QUADRANTES
Three may be a mystical number and seven a holy one, but two and four and sixteen and so-forth are the numbers of science and rationality. When deprived of instruments, only with logic at hand, it is but natural to split our subjects in two, to split them again and again, until the desired number or amount is reached or can be added up from the newly created parts. So we divide a circle, first in half, then again, into four equal parts – into quadrants. On a compass, each represents the space between cardinal points, from North to East or from South to West. On the face of a clock it represents a quarter of an hour. On the weather charts of yore, they represent gradations of cloudiness.

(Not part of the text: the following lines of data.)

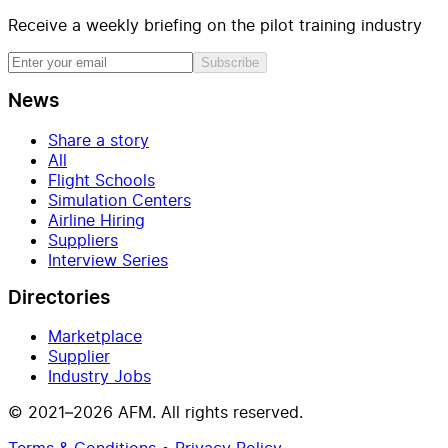
Receive a weekly briefing on the pilot training industry
Subscribe
News
Share a story
All
Flight Schools
Simulation Centers
Airline Hiring
Suppliers
Interview Series
Directories
Marketplace
Supplier
Industry Jobs
© 2021–2026 AFM. All rights reserved.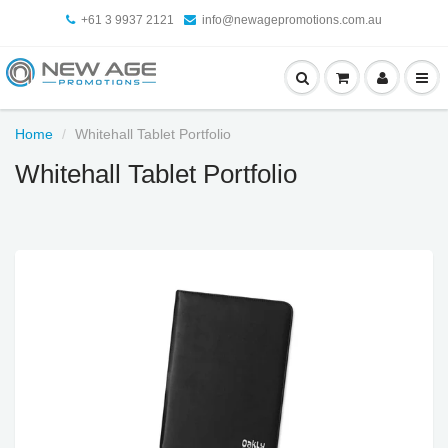
+61 3 9937 2121
info@newagepromotions.com.au
Home
Whitehall Tablet Portfolio
Whitehall Tablet Portfolio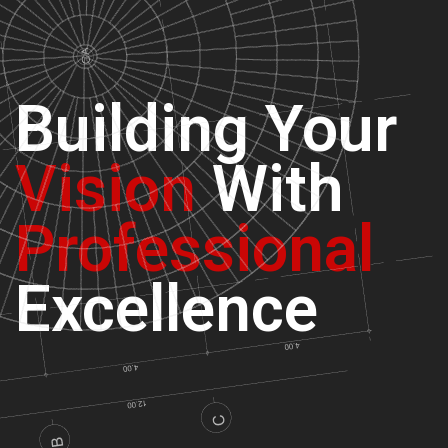
Building
Your
Vision
With
Professional
Excellence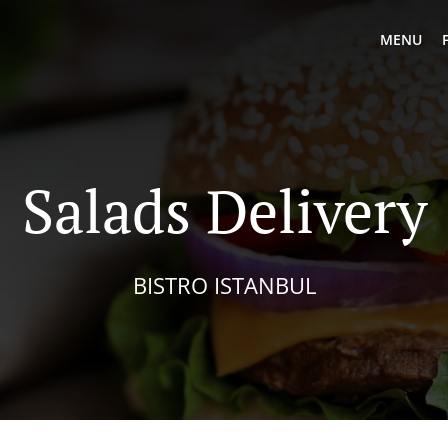
MENU
Salads Delivery
BISTRO ISTANBUL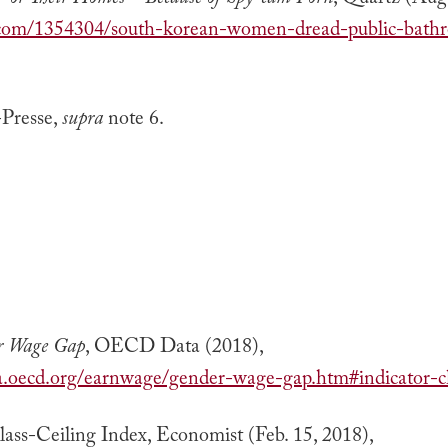
or Their Homes—Because of Spy-cam Porn
, Quartz (Aug.
z.com/1354304/south-korean-women-dread-public-bath
Presse,
supra
note 6.
r Wage Gap
, OECD Data (2018),
ta.oecd.org/earnwage/gender-wage-gap.htm#indicator-c
ass-Ceiling Index, Economist (Feb. 15, 2018),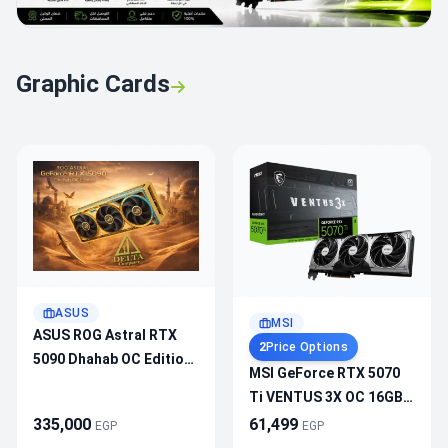
Graphic Cards
ASUS
MSI
ASUS ROG Astral RTX
2
Price Options
5090 Dhahab OC Edition
MSI GeForce RTX 5070
32GB GDDR7 Graphic
Ti VENTUS 3X OC 16GB
Card
GDDR7 – 2482MHz
335,000
61,499
EGP
EGP
Boost, PCIe 5.0, DLSS 4,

The precision of the quadrants is attractive so we experiment. We have precise instruments now, so we divide our cycles into equal parts based not only on two but on three or other prime numbers. Some cycles are longer than others but they all revolve at the same speed and thus exciting, infectuous polyrhythms are created. Like numerous clocks ticking away in a hotel lobby, only the minutes are sometimes made up of 60 seconds, sometimes 40, sometimes 17.
This is how we tick away: different people in the same park on a beautiful day, minding our own business but inhabiting the same world. A cacophony of emotions and feelings. Hundreds of hearts, sometimes beating in time, sometimes singing in harmony; all spread across the horizon, each happy or sad in his or her quadrant.